» **DATA TO EXAMINE**:
────────────────

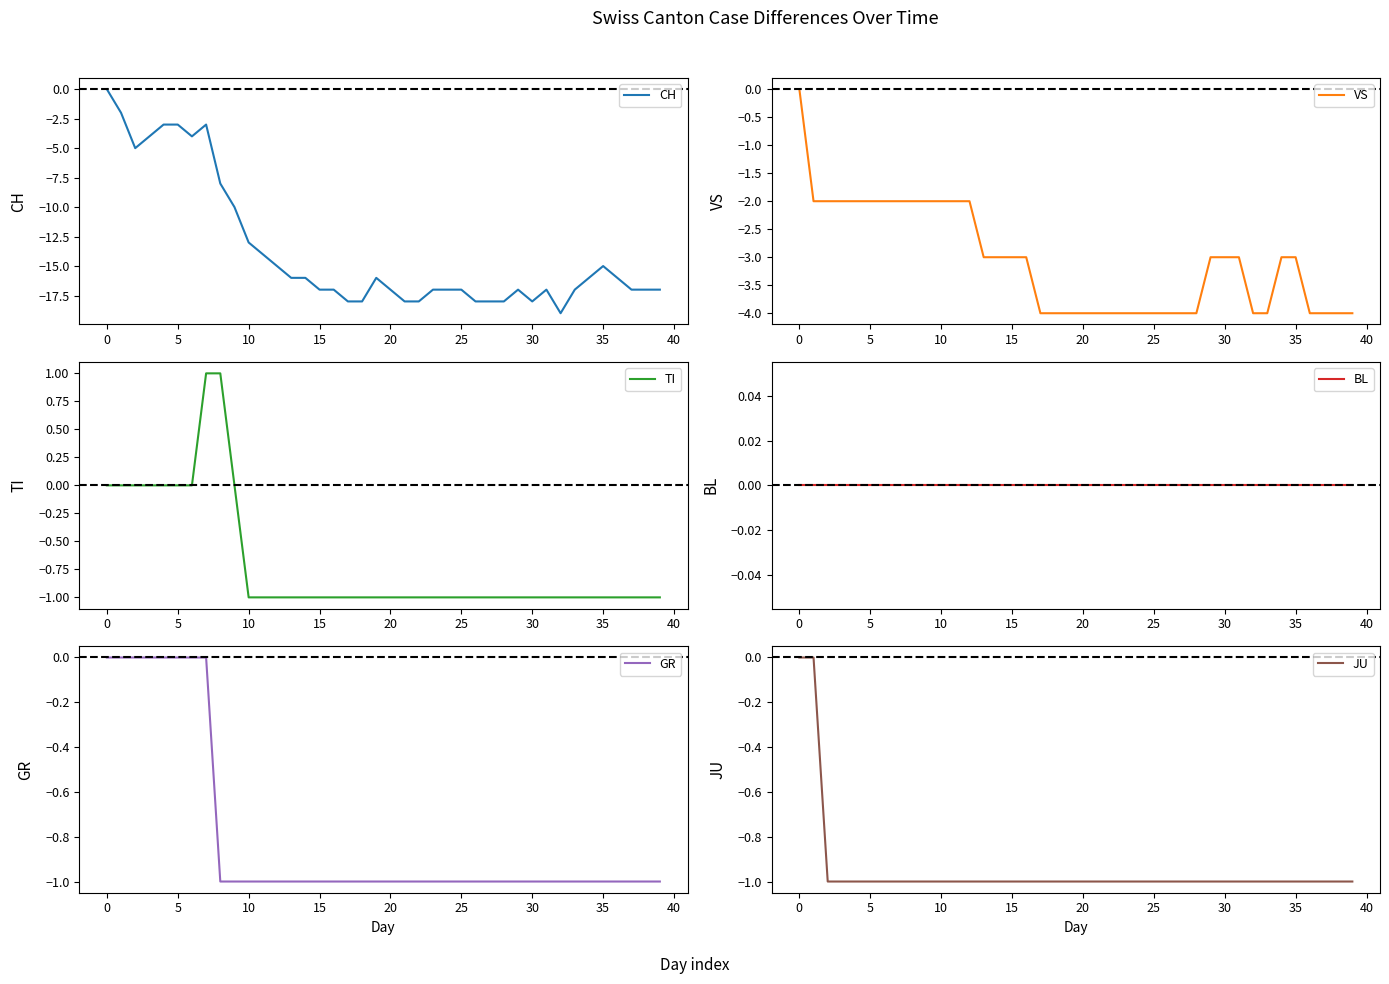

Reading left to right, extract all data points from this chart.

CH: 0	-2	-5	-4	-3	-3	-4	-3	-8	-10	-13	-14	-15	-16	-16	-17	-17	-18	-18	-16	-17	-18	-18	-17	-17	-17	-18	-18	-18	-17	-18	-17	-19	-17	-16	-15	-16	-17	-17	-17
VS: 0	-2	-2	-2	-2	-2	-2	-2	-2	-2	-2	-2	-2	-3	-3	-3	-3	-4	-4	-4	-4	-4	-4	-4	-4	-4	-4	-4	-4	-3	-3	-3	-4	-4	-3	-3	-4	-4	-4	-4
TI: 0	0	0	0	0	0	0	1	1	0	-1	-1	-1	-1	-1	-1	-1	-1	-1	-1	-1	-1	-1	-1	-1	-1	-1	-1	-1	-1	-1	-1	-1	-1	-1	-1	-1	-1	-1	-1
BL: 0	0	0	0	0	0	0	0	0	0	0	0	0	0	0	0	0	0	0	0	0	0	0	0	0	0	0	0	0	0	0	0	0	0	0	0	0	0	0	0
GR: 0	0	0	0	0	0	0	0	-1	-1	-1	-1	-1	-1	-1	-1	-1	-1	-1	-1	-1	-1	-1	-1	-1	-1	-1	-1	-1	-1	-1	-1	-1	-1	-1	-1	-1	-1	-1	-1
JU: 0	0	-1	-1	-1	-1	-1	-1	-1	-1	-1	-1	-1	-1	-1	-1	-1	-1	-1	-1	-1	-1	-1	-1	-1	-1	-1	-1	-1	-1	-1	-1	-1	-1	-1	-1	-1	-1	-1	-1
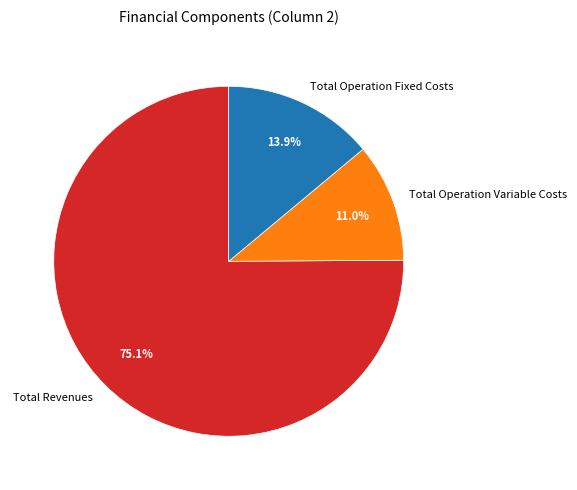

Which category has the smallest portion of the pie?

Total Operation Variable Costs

────────────────

» **WORK ORDER**:
Output every line of the entries above as a Markdown table with the columns Row and Line, numbering the rows in order. Omit blank lines and the pictures.

» **RESPONSE FOR THIS EXERCISE**:
| Row | Line |
|---|---|
| 1 | Reading left to right, extract all data points from this chart. |
| 2 | CH: 0	-2	-5	-4	-3	-3	-4	-3	-8	-10	-13	-14	-15	-16	-16	-17	-17	-18	-18	-16	-17	-18	-18	-17	-17	-17	-18	-18	-18	-17	-18	-17	-19	-17	-16	-15	-16	-17	-17	-17 |
| 3 | VS: 0	-2	-2	-2	-2	-2	-2	-2	-2	-2	-2	-2	-2	-3	-3	-3	-3	-4	-4	-4	-4	-4	-4	-4	-4	-4	-4	-4	-4	-3	-3	-3	-4	-4	-3	-3	-4	-4	-4	-4 |
| 4 | TI: 0	0	0	0	0	0	0	1	1	0	-1	-1	-1	-1	-1	-1	-1	-1	-1	-1	-1	-1	-1	-1	-1	-1	-1	-1	-1	-1	-1	-1	-1	-1	-1	-1	-1	-1	-1	-1 |
| 5 | BL: 0	0	0	0	0	0	0	0	0	0	0	0	0	0	0	0	0	0	0	0	0	0	0	0	0	0	0	0	0	0	0	0	0	0	0	0	0	0	0	0 |
| 6 | GR: 0	0	0	0	0	0	0	0	-1	-1	-1	-1	-1	-1	-1	-1	-1	-1	-1	-1	-1	-1	-1	-1	-1	-1	-1	-1	-1	-1	-1	-1	-1	-1	-1	-1	-1	-1	-1	-1 |
| 7 | JU: 0	0	-1	-1	-1	-1	-1	-1	-1	-1	-1	-1	-1	-1	-1	-1	-1	-1	-1	-1	-1	-1	-1	-1	-1	-1	-1	-1	-1	-1	-1	-1	-1	-1	-1	-1	-1	-1	-1	-1 |
| 8 | Which category has the smallest portion of the pie? |
| 9 | Total Operation Variable Costs |